The thought crossed my mind when I saw that the subscription was $34.95 per year for 7 issues.
I suppose $5.00 and issue is not a lot but it ads up when you find you don't want/need 4 of them.
I'm leaning mor into collecting DVDs now that I was before.
I go to the library about once a month and if one of the issues there catches my interest I just buy it at the nearest outlet.
My life is currently overcrowded with "stuff" so I am going on a leaner diet of acquistions. <g>


----------



## DanYo (Jun 30, 2007)

I joined FINE WOODWORKING about the first month it came on line … didn't use it much … nothing wrong with it


----------



## JohnGray (Oct 6, 2007)

I have the magazine subscription at $34.95 a year and the on-line subscription at $14.95 a year. I use the on-line quit a bit and am considering cutting down on my paper WW magazine subscriptions. *FWW IS ONE THAT I WILL KEEP.*


----------



## LesB (Dec 21, 2008)

I have every single issue of FWW and indexes so I just go back to those for information. I prefer reading the articles in print while relaxed in my recliner. Im not interested in staring at a computer screen for a fee.


----------



## DanLyke (Feb 8, 2007)

I paid the $35 for the online subscription without the paper and was happy to have it! Less clutter around the house to manage, and access to the full archives.

I think that's lapsed right now because I've got a backlog in the shop, but I'll be renewing shortly.


----------



## CharlieM1958 (Nov 7, 2006)

I also have the online full access. I couldn't remember how much I pay, but I know it is worth every penny!


----------



## rance (Sep 30, 2009)

Dan/Charlie,

If I choose the online only($35), does it come with online magazine content, same info. as the paper folks get?

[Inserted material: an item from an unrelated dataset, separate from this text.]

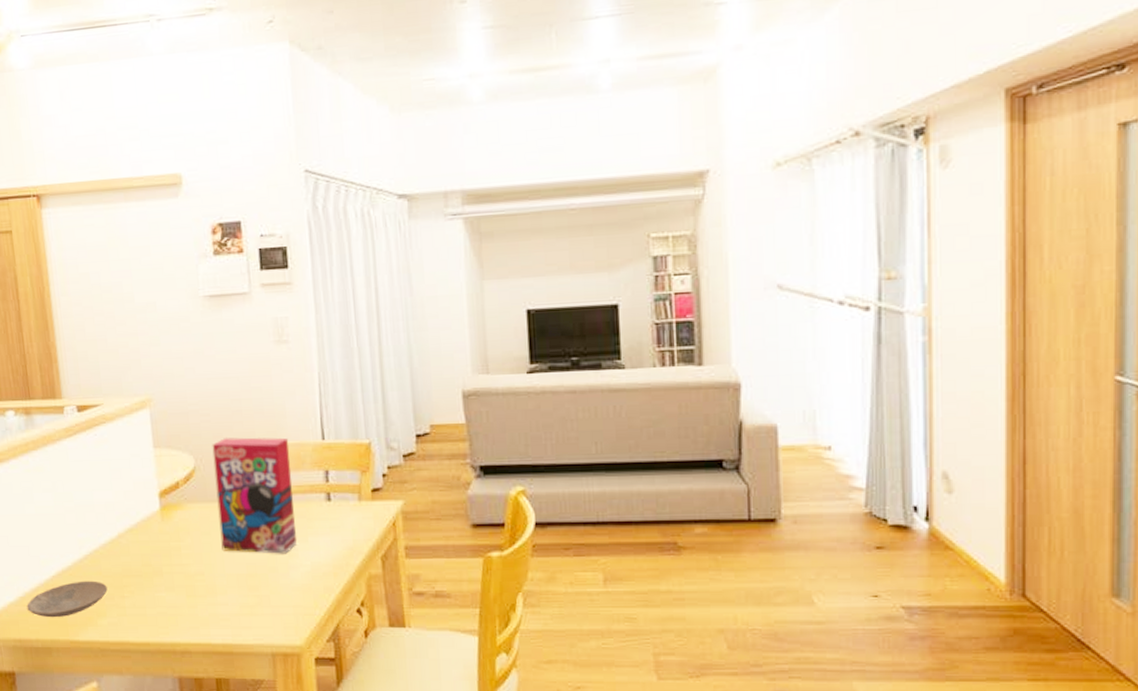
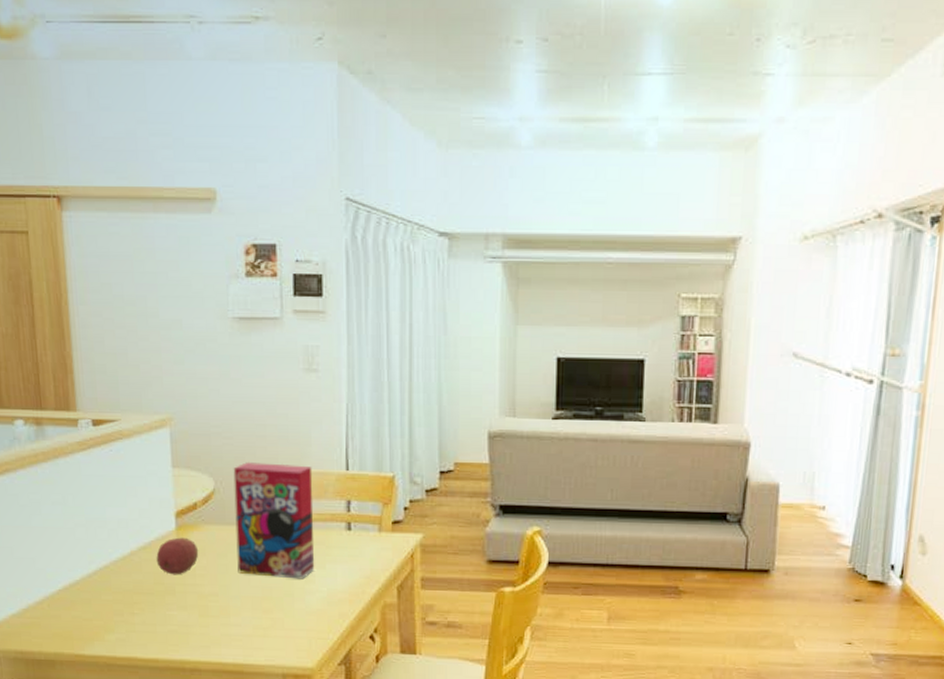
plate: present [26,580,108,618] -> none [30,596,117,631]
fruit: none [142,517,184,556] -> present [156,537,199,575]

And if so, how far back does it allow access to older issues?


----------



## DanLyke (Feb 8, 2007)

Yes (or at least it did two years ago when I subscribed, I've let it lapse), and all the way back.


----------



## rance (Sep 30, 2009)

With Christmas on top of us, has anyone seen any discount coupons or special offers for the *online membership* by itself? I've been getting discounts and special offers for the paper copy but not for the online by itself. I'm only looking at the online.


----------